As her career exploded, particularly after moving to New York City in 1997 when she became a major figure for curators interested in multiculturalism and “global” contemporary art, Sikander was haunted by the assumption that as an artist and Muslim woman, she was “liberated” by moving to the West. After September 11, 2001, due in part to the ubiquitous Islamophobia that accompanied American military interventions in Iraq and Afghanistan, their work became more explicitly political: less beautiful in some ways, but in their opposition to the hardening nationalism that was prevalent around the world World emerged, solidifying.

“No Fly Zone” (2002) is based on a work by the Safavid dynasty entitled “The Ascension of King Solomon to Heaven”. In Sikander’s version, the wise king – an important figure in Judaism, Christianity and Islam – disappears from his seat of power, which rises unoccupied on heavenly clouds. The throne is now surrounded not by a crowd of servants, but by angels with striped wings, striped in red, white and blue, misshapen, monstrous beings and fighter jets. An image of excitement and joy turns into an image of chaos and threat dominated by American aggression.

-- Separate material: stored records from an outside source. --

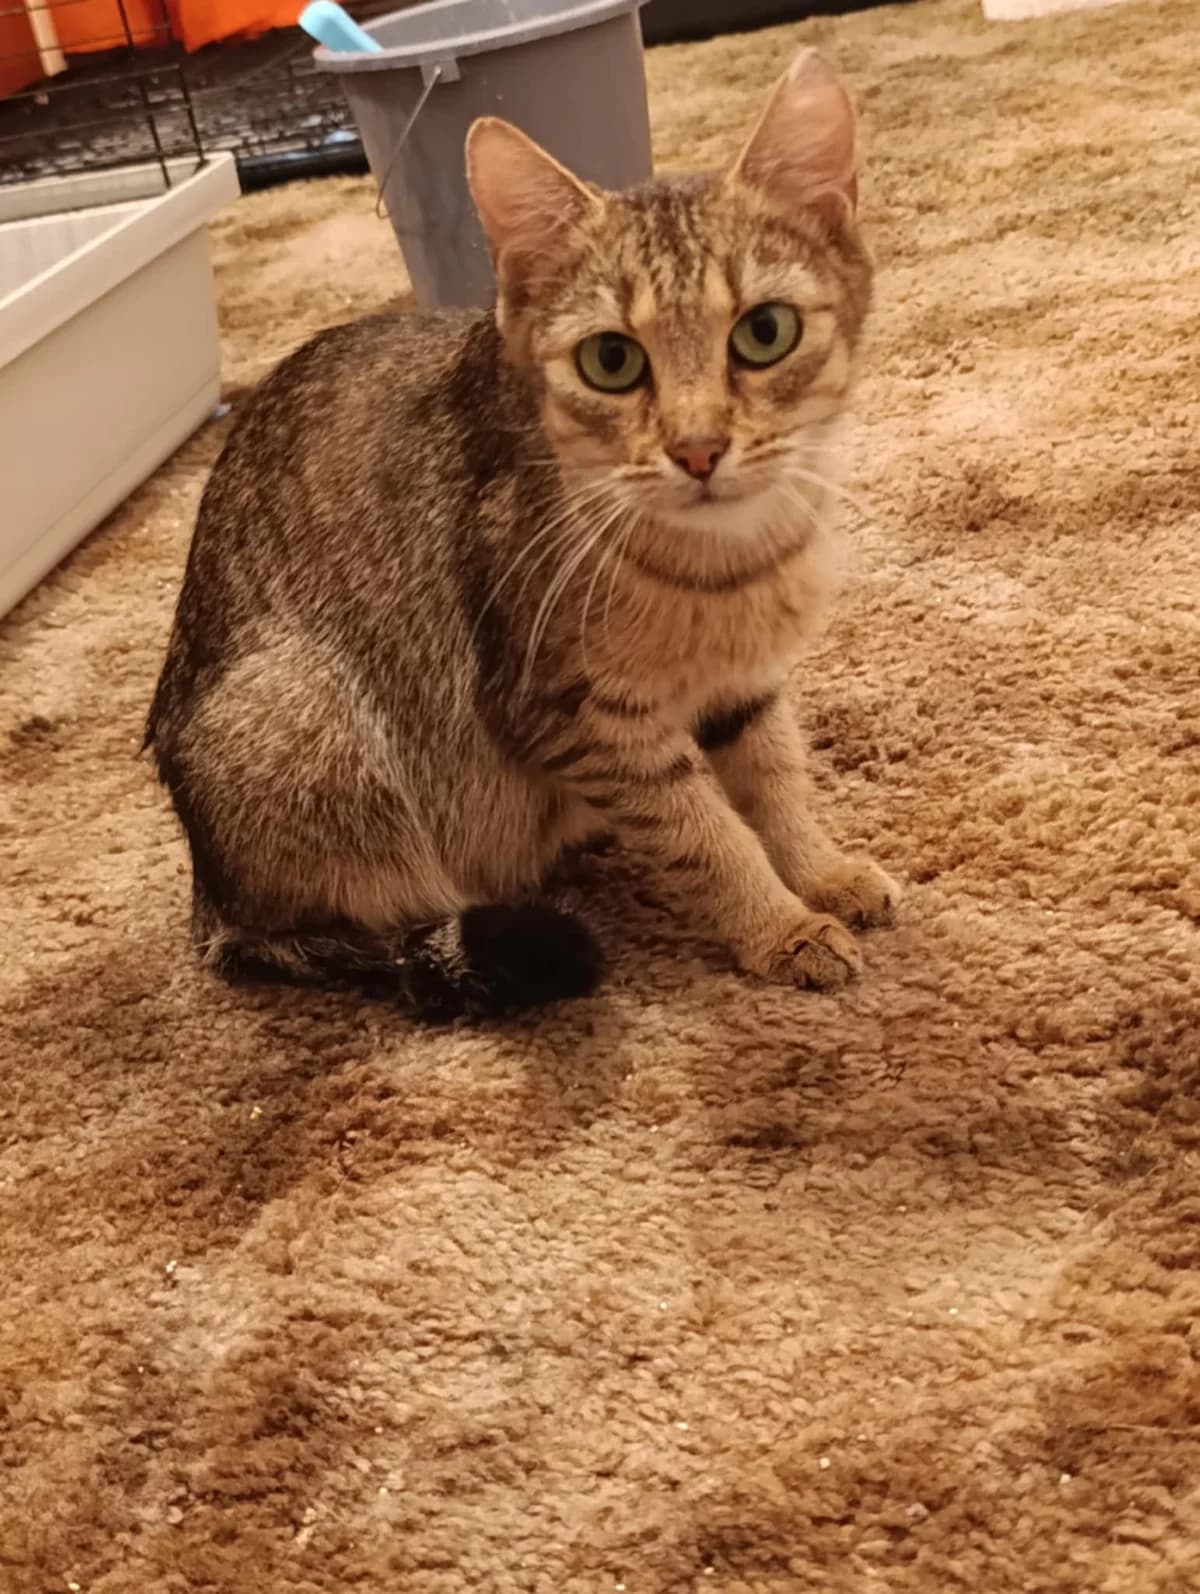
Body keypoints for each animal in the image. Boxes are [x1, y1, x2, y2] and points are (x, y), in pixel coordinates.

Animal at [145, 47, 899, 1021]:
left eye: (765, 332)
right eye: (611, 360)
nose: (698, 448)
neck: (729, 565)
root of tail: (210, 898)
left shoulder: (746, 686)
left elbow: (775, 783)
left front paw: (820, 872)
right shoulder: (577, 717)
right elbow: (706, 831)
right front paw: (778, 924)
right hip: (301, 724)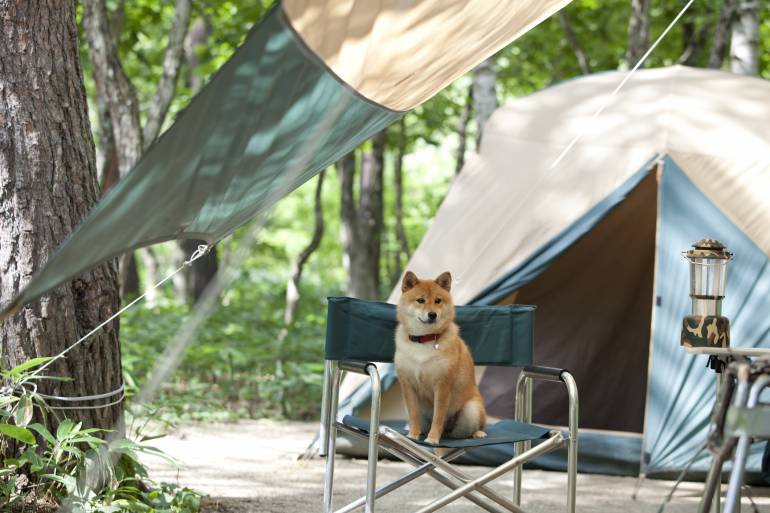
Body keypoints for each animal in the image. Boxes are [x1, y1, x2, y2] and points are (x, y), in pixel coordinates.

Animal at [392, 270, 484, 442]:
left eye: (438, 301)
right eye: (420, 300)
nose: (432, 314)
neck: (424, 340)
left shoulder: (442, 385)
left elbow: (438, 416)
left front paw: (433, 438)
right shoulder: (408, 384)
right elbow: (413, 415)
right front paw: (413, 434)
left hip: (471, 410)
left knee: (467, 431)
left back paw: (478, 433)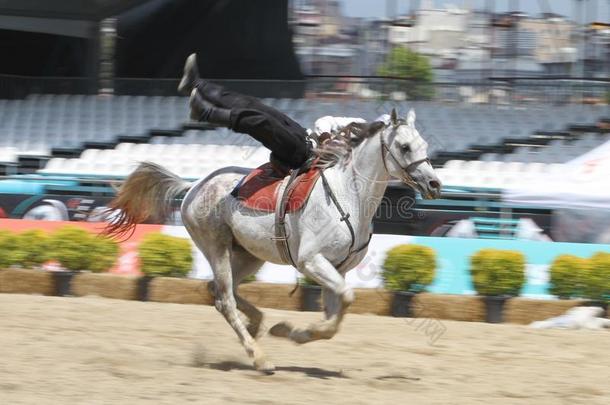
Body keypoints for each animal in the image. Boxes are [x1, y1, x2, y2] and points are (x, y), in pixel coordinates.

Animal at [107, 108, 440, 372]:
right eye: (405, 147)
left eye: (424, 145)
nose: (434, 183)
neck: (349, 195)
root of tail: (194, 185)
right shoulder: (311, 262)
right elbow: (345, 299)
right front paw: (291, 332)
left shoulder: (338, 269)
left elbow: (335, 313)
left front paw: (291, 331)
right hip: (216, 247)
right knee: (224, 299)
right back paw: (258, 357)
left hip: (248, 254)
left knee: (219, 290)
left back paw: (256, 325)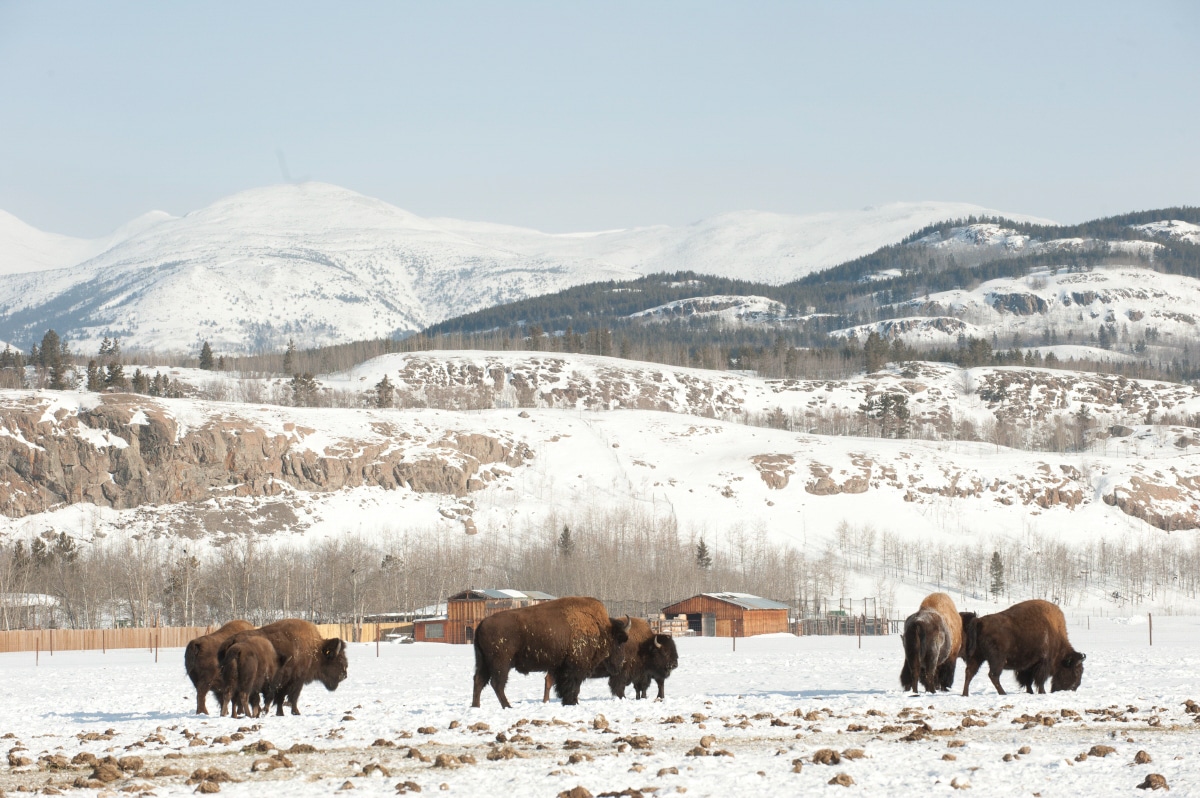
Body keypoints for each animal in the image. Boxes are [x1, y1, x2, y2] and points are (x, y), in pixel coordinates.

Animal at [218, 619, 348, 710]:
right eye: (339, 658)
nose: (345, 674)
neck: (315, 649)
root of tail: (232, 641)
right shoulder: (296, 681)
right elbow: (293, 697)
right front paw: (294, 711)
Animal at [472, 595, 633, 705]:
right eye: (620, 642)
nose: (620, 663)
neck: (600, 628)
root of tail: (482, 623)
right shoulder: (574, 668)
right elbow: (573, 687)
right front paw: (572, 702)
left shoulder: (559, 668)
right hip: (501, 663)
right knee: (497, 684)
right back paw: (507, 706)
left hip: (483, 662)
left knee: (479, 680)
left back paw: (476, 706)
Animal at [542, 614, 681, 705]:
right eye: (664, 652)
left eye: (674, 649)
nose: (674, 664)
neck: (644, 646)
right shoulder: (622, 674)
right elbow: (620, 687)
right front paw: (623, 698)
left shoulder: (641, 675)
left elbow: (641, 687)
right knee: (549, 681)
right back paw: (547, 701)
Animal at [955, 595, 1089, 696]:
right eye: (1077, 671)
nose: (1074, 688)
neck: (1054, 633)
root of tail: (979, 621)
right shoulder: (1043, 663)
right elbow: (1039, 680)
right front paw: (1042, 692)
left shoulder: (1027, 665)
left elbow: (1027, 680)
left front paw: (1030, 692)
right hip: (997, 660)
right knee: (993, 675)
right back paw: (1003, 693)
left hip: (977, 657)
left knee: (970, 673)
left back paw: (965, 694)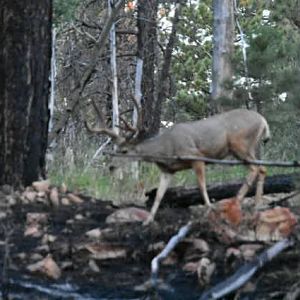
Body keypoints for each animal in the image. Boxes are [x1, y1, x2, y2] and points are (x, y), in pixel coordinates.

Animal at [85, 108, 270, 225]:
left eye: (123, 151)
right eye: (115, 149)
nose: (111, 167)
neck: (166, 149)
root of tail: (263, 120)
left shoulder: (196, 157)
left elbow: (202, 186)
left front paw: (208, 209)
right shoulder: (167, 170)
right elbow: (159, 195)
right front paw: (147, 221)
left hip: (240, 145)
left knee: (255, 169)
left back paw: (236, 201)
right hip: (246, 149)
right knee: (262, 168)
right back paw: (256, 204)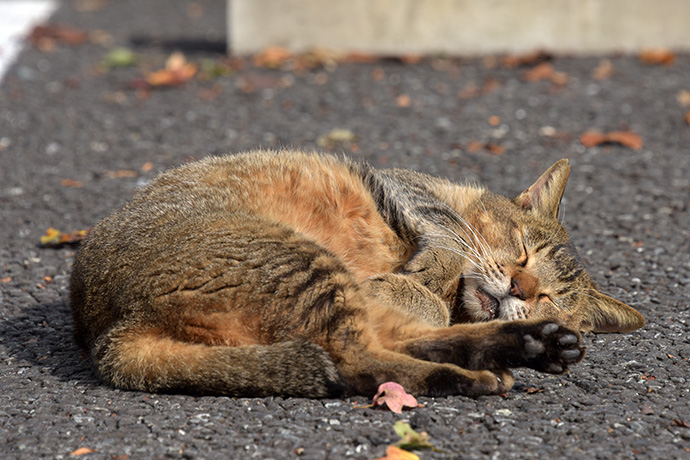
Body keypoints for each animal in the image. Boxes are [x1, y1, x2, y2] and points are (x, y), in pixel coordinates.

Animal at [67, 149, 644, 398]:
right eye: (523, 252)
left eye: (552, 297)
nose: (522, 288)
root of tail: (112, 329)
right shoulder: (414, 197)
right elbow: (446, 246)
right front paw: (422, 276)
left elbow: (432, 301)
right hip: (303, 262)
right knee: (357, 357)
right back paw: (477, 371)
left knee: (378, 348)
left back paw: (526, 347)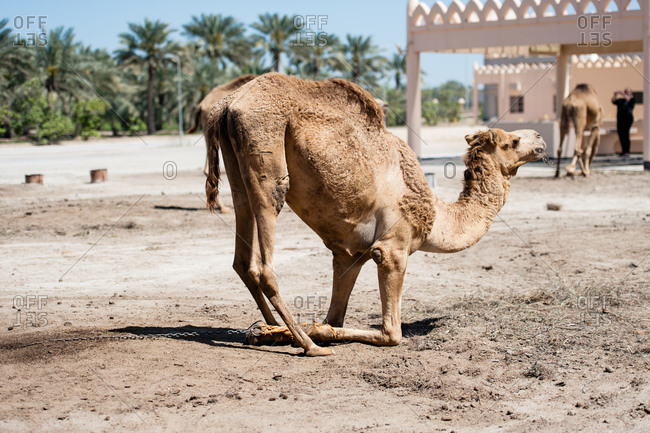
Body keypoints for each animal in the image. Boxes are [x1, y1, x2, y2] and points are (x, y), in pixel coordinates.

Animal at [205, 73, 546, 356]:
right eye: (513, 141)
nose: (540, 138)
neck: (436, 217)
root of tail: (225, 106)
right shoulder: (392, 249)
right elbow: (391, 333)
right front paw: (311, 332)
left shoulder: (350, 254)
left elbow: (335, 317)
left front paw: (282, 331)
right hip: (266, 145)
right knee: (264, 257)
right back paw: (310, 347)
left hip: (237, 165)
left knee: (242, 250)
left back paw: (274, 328)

At the same time, she continued her mission to duplicate and complicate depictions of South Asian and Muslim femininity. In “Ready to Leave” (1997) she superimposed the image of the Greek mythological eagle-lion, the griffin, with a chalawa, a Punjabi word for poltergeist, which in folklore has small farm animals. In a recent email, she stated that she identified with the creature – “someone who is so quick and impregnable that no one can grab or pin her” – as part of her determination to withstand the categories that are constantly imposed on her : “Are you Muslim, Pakistani, artist, painter, Asian, Asian / American or what?” The answer is clearly yes – all of this and an endless number of other things.